Pada tahun 2000,  rahin menggadaikan sebidang lahan berupa kebun seluas 2 (dua) hektar yang mana didalamnya terdapat: 25 pohon cengkih, 50 pohon kelapa, 5 batang pohon rambutan, 5 batang pohon mangga, kepada murtahin sejumlah 50 rgam emas, pada tahun 2000 harga emas per gram Rp. 300.000,- (300.000x50=15.000.000), uang yang didapat rahin dari murtahin. Kalau pada tahun 2015 rahin mau membayar utang sedangkan harga emas pada tahun 2015 Rp. 500.000,- / gram, maka uang yang hharus dikeluarkan oleh rahin sebesar (500.000,-x50=25.000.000), maka lebihnya Rp. 10.000.000,- sedangkan lahan tempat rahin mencari nafkah dikuasai sepenuhnya oleh murtahin, maka dalam tempo waktu 15 tahun berapa keuntungan murtahin  dari penghasilan 25 pohon cengkih, 50 pohon kelapa,  5 batang pohon rambutan, 5 batang pohon mangga. Maka penulis perkirakan dari 15 tahun tersebut keuntungan dari marrhun sudah melebihi harga emas pada tahun 2000.

D.    Penemuan Penulis terhadap Praktek Gadai di Kabupaten Lebak Banten.
Pada tanggal 28 Desember 2013 sampai dengan tanggal 24 Januari 2014 penulis melakukan penelitian untuk menyelesaikan tugas ilmiyah, yaitu penulisan skripsi yang berjudul Aplikasi Akad Gadai Lahan Pertanian Dengan Imbalan Emas, yang berlokasi di Kabupaten Lebak Banten. Dalam penelitian tersebut penulis melakukan wawancara antara lain kepada: (1). Rahin, (2). Murtahin, (3). Tokoh Masyarakat, (4). Pemerintah setempat, dan (5). Pemuka Agama. Dari hasil wawancara tersebut penulis mendapatkan hasil  
1.      Pendapat Rahin terhadap praktek Gadai.
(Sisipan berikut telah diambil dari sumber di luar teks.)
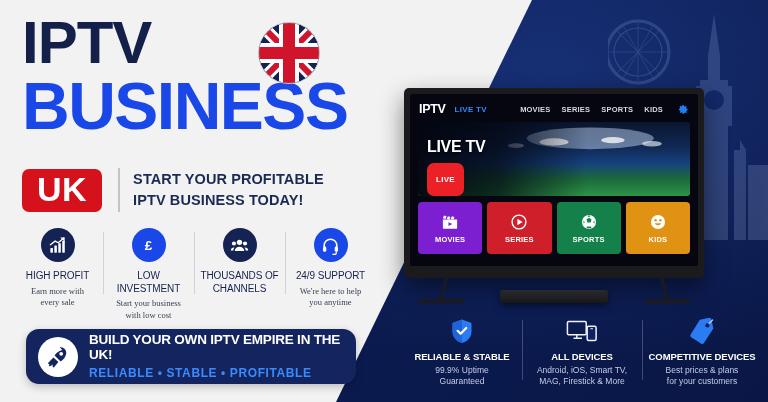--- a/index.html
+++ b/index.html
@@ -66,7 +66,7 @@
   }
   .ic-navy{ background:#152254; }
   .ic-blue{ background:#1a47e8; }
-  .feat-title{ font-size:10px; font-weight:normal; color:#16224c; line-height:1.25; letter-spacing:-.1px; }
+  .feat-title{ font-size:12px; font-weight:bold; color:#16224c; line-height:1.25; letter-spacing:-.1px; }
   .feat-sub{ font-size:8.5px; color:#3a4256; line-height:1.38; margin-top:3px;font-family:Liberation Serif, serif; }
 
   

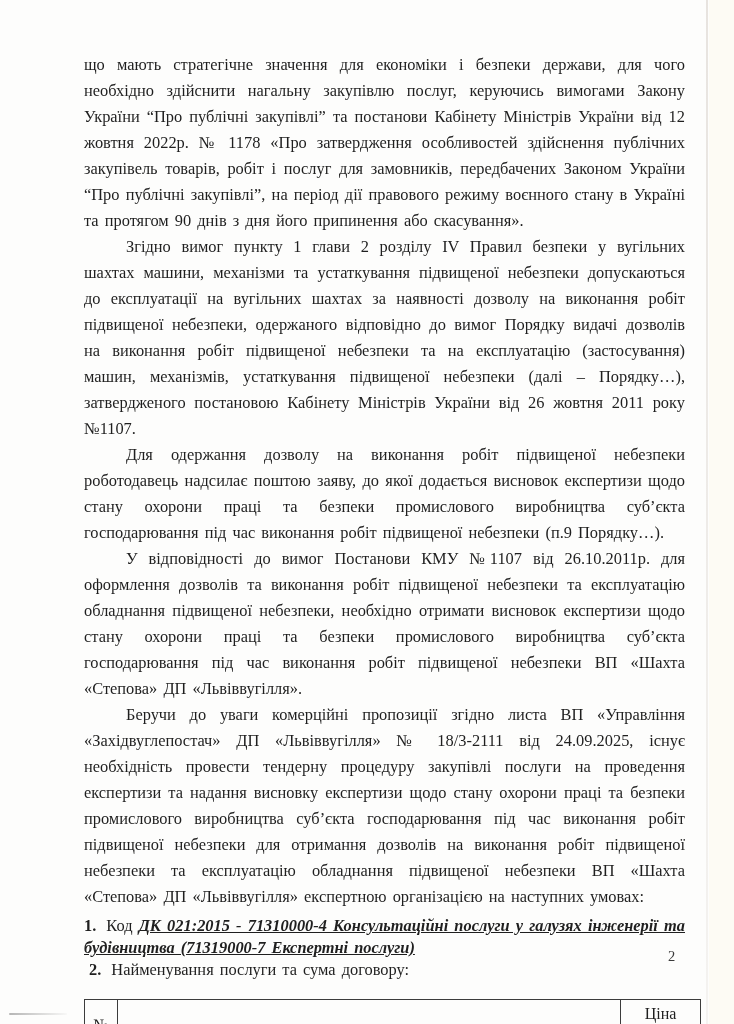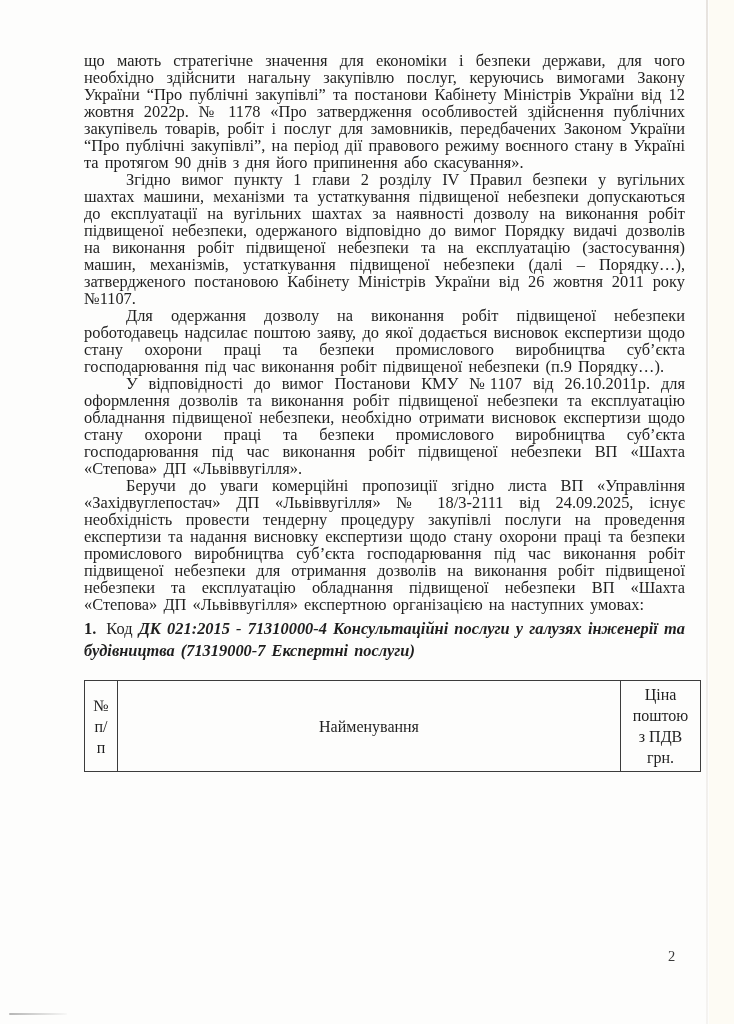--- a/index.html
+++ b/index.html
@@ -51,7 +51,7 @@
   .para {
     margin: 0;
     font-size: 16.4px;
-    line-height: 17px;
+    line-height: 26px;
     text-align: justify;
     text-indent: 42px;
     word-spacing: 0.12em;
Dari 10 (sepuluh) rahin yang penulis wawancara, semuanya menyatakan merasa dirugikan dengan adanya praktek gadai lahan pertanian. Hal ini menurut penulis sangat logis apa yang diungkapkan oleh rahin, karena praktek gadai tersebut bukan menolong, tetapi merugikan rahin. Diantara kerugian-kerugian rahin antara lain: (1). Marhun dikuasai oleh Murtahin sehingga rahin kehilangan mata pencaharian. (2). Gadai menggunakan imbalan emas, yang mana emas tiap tahun relatif naik harganya, sehingga kesempatan rahin untuk mengembalikan utang semakin sulit. Akibatnya marhun semakin lama dikuasai Murtahin. (3). Marhun relativ rusak, karena kebanyakan Marhun tidak merawat marhun sebagaimana mestinya. 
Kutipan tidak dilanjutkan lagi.